There, got all that off my chest so now on to the Pros:
First, he’ll come cheap. San Diego would probably give him away for free if they could just avoid eating any of that salary, but some middling prospects should be enough to get them to throw in a few million. San Diego is a terrible place to hit, so assuming that Hudson’s fairly weak 2011 at the plate is the new normal isn’t really fair. For a good defensive second baseman Hudson’s career slash line of .277/.345/.417 is quite good. While Hudson is no terror on the basepaths, he has had more than a 75% success rate and stole 19 last year while being caught only thrice. He’s also a switch-hitter, and one with a stronger bias towards hitting righties than Santiago if Leyland should be inclined to platoon a second baseman with Raburn or Danny Worth. Overall, Bill James projects a .340 OBP for Hudson next year which would make him, by Tigers’ standards (sadly), the best option for the second spot in the batting order.

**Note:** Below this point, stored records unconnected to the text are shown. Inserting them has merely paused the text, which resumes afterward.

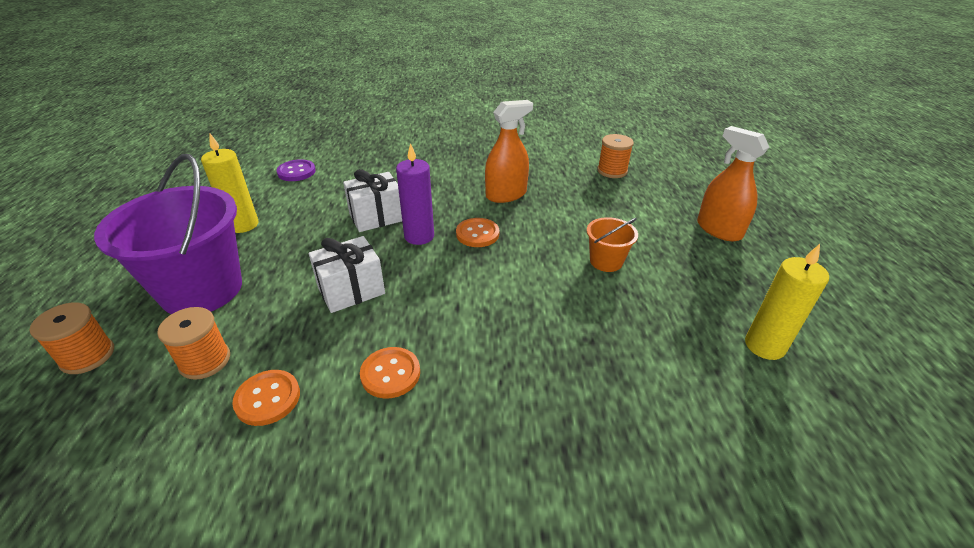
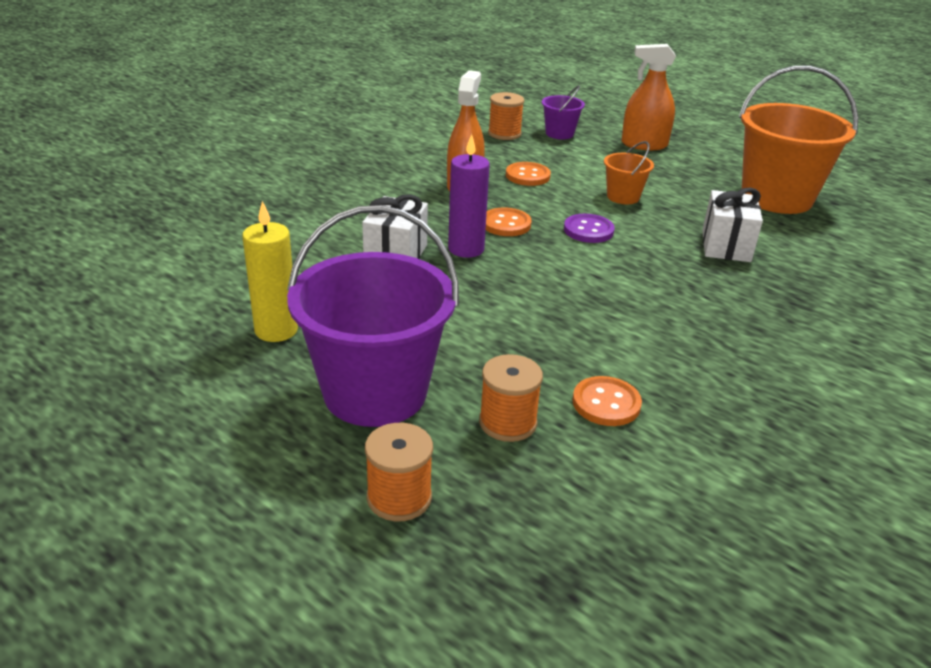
camera: 50 degrees left, 5 degrees down
purple button [277,159,316,181] -> purple button moved to [564,214,615,243]
white gift [309,236,385,313] -> white gift moved to [702,188,763,262]
orange button [360,347,420,399] -> orange button moved to [506,162,551,186]
yellow candle [745,244,829,360] -> orange bucket [739,65,858,214]
none -> purple bucket [542,85,585,139]

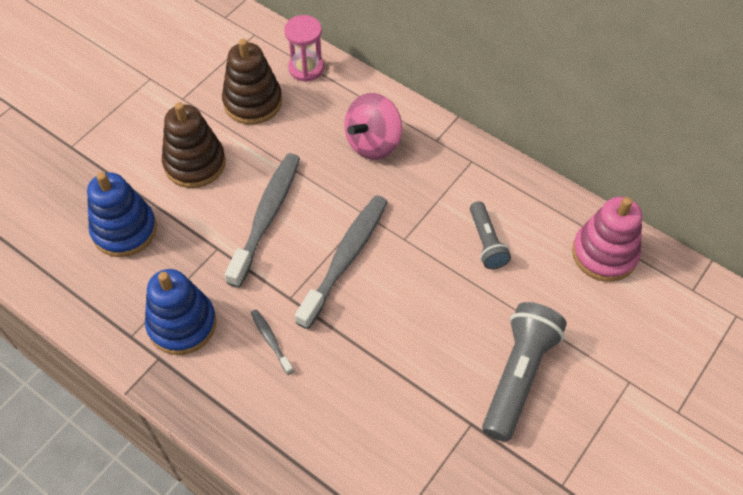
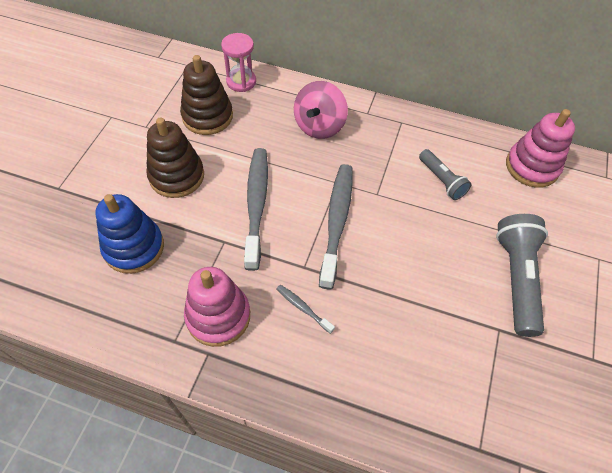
camera: 20 degrees left, 0 degrees up
blue stacking toy [145,269,217,355] -> pink stacking toy [184,267,250,347]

Since money is not really an issue this offseason – the Tigers have money they would be willing to spend, but nobody they consider worth spending it on – in a sense they look to be an ideal landing spot for Hudson. The biggest barrier might be that he might not be enough of an upgrade over Ramon Santiago. If you look at their career numbers, there is really no comparison. Both are plus defenders, but Hudson has an OPS a full 100 points higher. But, of course, we don’t look at career numbers. Santiago is 27 months younger and looks to be on his peak plateau while Hudson started tumbling off his something like 27 months ago. Over the past two years, Hudson’s OPS has only beat Santiago’s by 20 points – .697 to .677. But that’s not all: the first place age really hits you isn’t your ability to hit a ball over a fence or take a walk it’s your range on defense. Santiago was all over the place early in his career, but over the past 2 years he’s been worth 2.1 wins on defense in part time play – much of which has come at second base. Orlando Hudson, previously solid, has cost his teams a half a win during the same time period. Makes it sound like Santiago is the better pick, right? I’m not so sure that it’s clear cut: after all, Santiago’s defense could easily tank if he gets dinged up a little and Petco might have had a pretty big impact on Hudson’s production. Bill James predicts only a .310 OBP for Santiago compared to Hudson’s .340 – which is not an insignificant difference. Still, I’m not sure that the whole package (offense, defense, money & prospects) doesn’t tilt in Santiago’s favor.